自己怎么1做网站常用的搜索引擎有哪些?

Java 8 最大的特性无异于更多地面向函数,引入了 lambda可以更好地进行函数式编程
merge是什么？
merge() 可以这么理解：它将新的值赋值到 key （如果不存在）或更新给定的key 值对应的 value

merge源码参考

default V merge(K key, V value, BiFunction<? super V, ? super V, ? extends V> remappingFunction) {Objects.requireNonNull(remappingFunction);Objects.requireNonNull(value);V oldValue = this.get(key);V newValue = oldValue == null ? value : remappingFunction.apply(oldValue, value);if (newValue == null) {this.remove(key);} else {this.put(key, newValue);}return newValue;
}
//该方法接收三个参数，一个 key 值，一个 value，
//一个 remappingFunction ，如果给定的key不存在，它就变成了 put(key, value) 。
//但是，如果 key 已经存在一些值，
//我们  remappingFunction 可以选择合并的方式，
//然后将合并得到的 newValue 赋值给原先的 key。

merge() 怎么用？
假设有一个学生成绩对象的列表，对象包含学生姓名、科目、科目分数三个属性，要求求得每个学生的总成绩。
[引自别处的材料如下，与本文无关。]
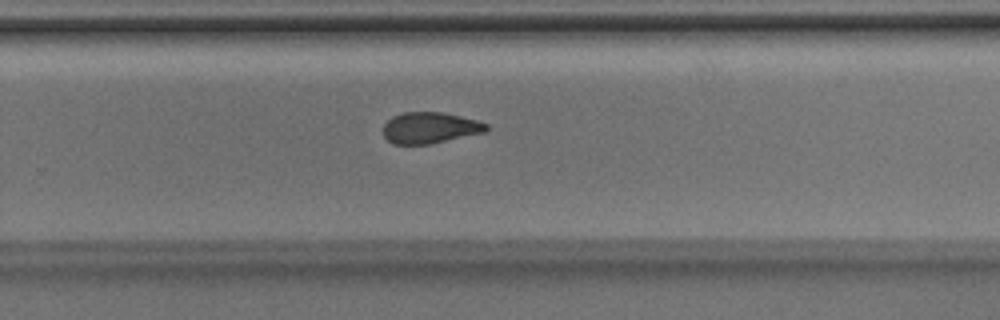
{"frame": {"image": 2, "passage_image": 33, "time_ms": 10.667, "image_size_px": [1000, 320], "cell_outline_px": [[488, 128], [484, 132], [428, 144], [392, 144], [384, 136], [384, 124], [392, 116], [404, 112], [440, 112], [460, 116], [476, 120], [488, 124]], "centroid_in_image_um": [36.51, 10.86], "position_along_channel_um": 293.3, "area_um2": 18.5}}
加入列表如下：

private List<StudentScore> buildATestList() {List<StudentScore> studentScoreList = new ArrayList<>();StudentScore studentScore1 = new StudentScore() {{setStuName("张三");setSubject("语文");setScore(70);}};StudentScore studentScore2 = new StudentScore() {{setStuName("张三");setSubject("数学");setScore(80);}};StudentScore studentScore3 = new StudentScore() {{setStuName("张三");setSubject("英语");setScore(65);}};StudentScore studentScore4 = new StudentScore() {{setStuName("李四");setSubject("语文");setScore(68);}};StudentScore studentScore5 = new StudentScore() {{setStuName("李四");setSubject("数学");setScore(70);}};StudentScore studentScore6 = new StudentScore() {{setStuName("李四");setSubject("英语");setScore(90);}};StudentScore studentScore7 = new StudentScore() {{setStuName("王五");setSubject("语文");setScore(80);}};StudentScore studentScore8 = new StudentScore() {{setStuName("王五");setSubject("数学");setScore(85);}};StudentScore studentScore9 = new StudentScore() {{setStuName("王五");setSubject("英语");setScore(70);}};studentScoreList.add(studentScore1);studentScoreList.add(studentScore2);studentScoreList.add(studentScore3);studentScoreList.add(studentScore4);studentScoreList.add(studentScore5);studentScoreList.add(studentScore6);studentScoreList.add(studentScore7);studentScoreList.add(studentScore8);studentScoreList.add(studentScore9);return studentScoreList;
}

常规做法

ObjectMapper objectMapper = new ObjectMapper();
List<StudentScore> studentScoreList = buildATestList();Map<String, Integer> studentScoreMap = new HashMap<>();
studentScoreList.forEach(studentScore -> {if (studentScoreMap.containsKey(studentScore.getStuName())) {studentScoreMap.put(studentScore.getStuName(), studentScoreMap.get(studentScore.getStuName()) + studentScore.getScore());} else {studentScoreMap.put(studentScore.getStuName(), studentScore.getScore());}
});System.out.println(objectMapper.writeValueAsString(studentScoreMap));

结果如下

 {"李四":228,"张三":215,"王五":235}

merge() 实现

Map<String, Integer> studentScoreMap2 = new HashMap<>();
studentScoreList.forEach(studentScore -> studentScoreMap2.merge(studentScore.getStuName(),studentScore.getScore(),Integer::sum));System.out.println(objectMapper.writeValueAsString(studentScoreMap2));

结果如下

{"李四":228,"张三":215,"王五":235}

使用场景

比如分组求和这类的操作，虽然 stream 中有相关 groupingBy() 方法，但如果你想在循环中做一些其他操作的时候，merge() 还是一个挺不错的选择的。